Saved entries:
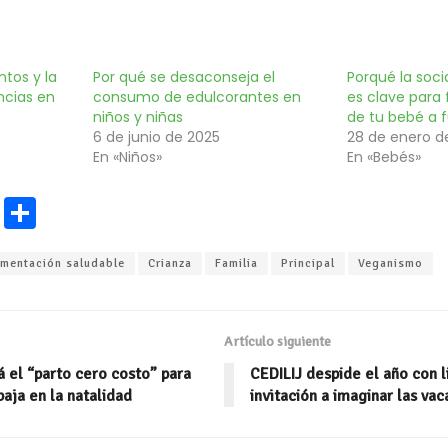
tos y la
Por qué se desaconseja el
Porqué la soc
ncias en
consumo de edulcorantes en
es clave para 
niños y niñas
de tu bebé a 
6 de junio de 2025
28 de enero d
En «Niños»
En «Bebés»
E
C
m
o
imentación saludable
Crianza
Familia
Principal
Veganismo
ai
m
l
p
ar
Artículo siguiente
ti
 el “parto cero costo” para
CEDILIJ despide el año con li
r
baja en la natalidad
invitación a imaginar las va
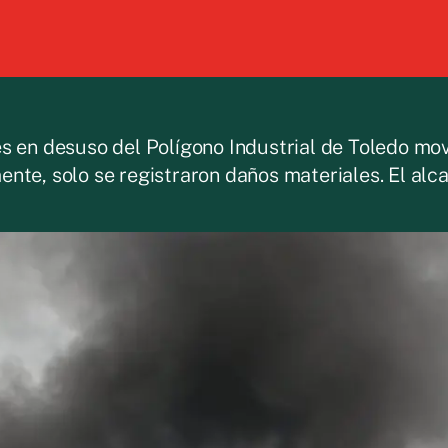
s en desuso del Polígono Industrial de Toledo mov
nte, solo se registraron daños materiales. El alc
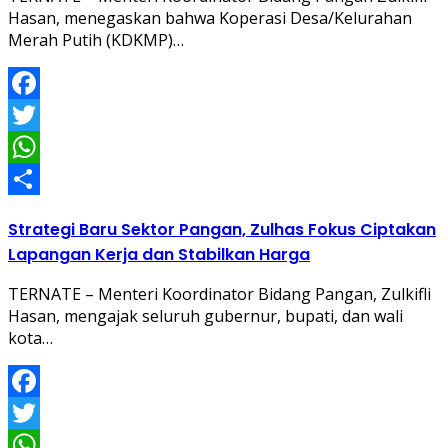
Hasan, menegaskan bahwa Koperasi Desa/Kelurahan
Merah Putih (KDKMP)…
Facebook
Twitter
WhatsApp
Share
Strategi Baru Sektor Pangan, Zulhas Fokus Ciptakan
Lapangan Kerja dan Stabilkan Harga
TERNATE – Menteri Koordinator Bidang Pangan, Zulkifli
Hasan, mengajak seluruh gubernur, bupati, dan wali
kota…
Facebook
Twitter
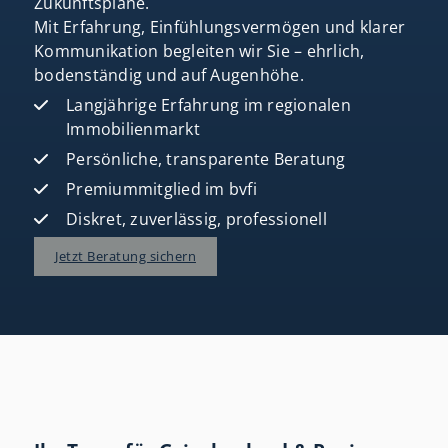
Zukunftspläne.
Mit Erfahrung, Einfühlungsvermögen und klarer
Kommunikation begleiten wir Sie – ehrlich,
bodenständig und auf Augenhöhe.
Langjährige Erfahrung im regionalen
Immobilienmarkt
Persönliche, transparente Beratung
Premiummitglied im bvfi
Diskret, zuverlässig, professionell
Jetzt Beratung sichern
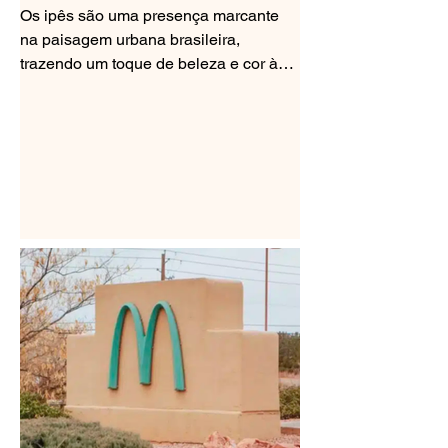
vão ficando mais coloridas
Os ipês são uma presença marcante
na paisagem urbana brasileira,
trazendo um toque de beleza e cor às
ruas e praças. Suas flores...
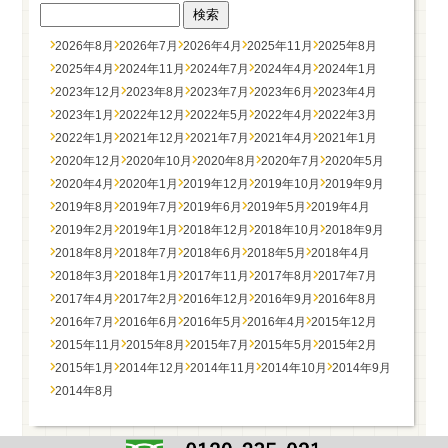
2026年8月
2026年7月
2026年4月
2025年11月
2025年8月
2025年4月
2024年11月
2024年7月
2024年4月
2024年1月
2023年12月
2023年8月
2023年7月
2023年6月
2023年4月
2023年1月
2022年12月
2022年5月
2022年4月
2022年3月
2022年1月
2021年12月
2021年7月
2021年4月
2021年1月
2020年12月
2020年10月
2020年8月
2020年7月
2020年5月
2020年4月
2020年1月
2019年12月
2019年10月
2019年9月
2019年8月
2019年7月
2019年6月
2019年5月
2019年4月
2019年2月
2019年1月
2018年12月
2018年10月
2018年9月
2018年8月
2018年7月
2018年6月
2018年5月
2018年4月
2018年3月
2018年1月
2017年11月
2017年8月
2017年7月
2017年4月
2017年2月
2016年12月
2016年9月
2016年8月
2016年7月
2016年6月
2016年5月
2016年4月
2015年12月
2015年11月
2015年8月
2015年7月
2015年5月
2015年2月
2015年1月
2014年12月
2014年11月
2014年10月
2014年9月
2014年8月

**Task prompt**:
Reproduce the items starting with the line that contains "vão ficando mais coloridas" and going on through the end of the items, putting "jacarandás" in place of "ipês" and changing nothing else. Leave the pictures out of your answer.

**Task response**:
vão ficando mais coloridas
Os jacarandás são uma presença marcante
na paisagem urbana brasileira,
trazendo um toque de beleza e cor às
ruas e praças. Suas flores...
2026年8月
2026年7月
2026年4月
2025年11月
2025年8月
2025年4月
2024年11月
2024年7月
2024年4月
2024年1月
2023年12月
2023年8月
2023年7月
2023年6月
2023年4月
2023年1月
2022年12月
2022年5月
2022年4月
2022年3月
2022年1月
2021年12月
2021年7月
2021年4月
2021年1月
2020年12月
2020年10月
2020年8月
2020年7月
2020年5月
2020年4月
2020年1月
2019年12月
2019年10月
2019年9月
2019年8月
2019年7月
2019年6月
2019年5月
2019年4月
2019年2月
2019年1月
2018年12月
2018年10月
2018年9月
2018年8月
2018年7月
2018年6月
2018年5月
2018年4月
2018年3月
2018年1月
2017年11月
2017年8月
2017年7月
2017年4月
2017年2月
2016年12月
2016年9月
2016年8月
2016年7月
2016年6月
2016年5月
2016年4月
2015年12月
2015年11月
2015年8月
2015年7月
2015年5月
2015年2月
2015年1月
2014年12月
2014年11月
2014年10月
2014年9月
2014年8月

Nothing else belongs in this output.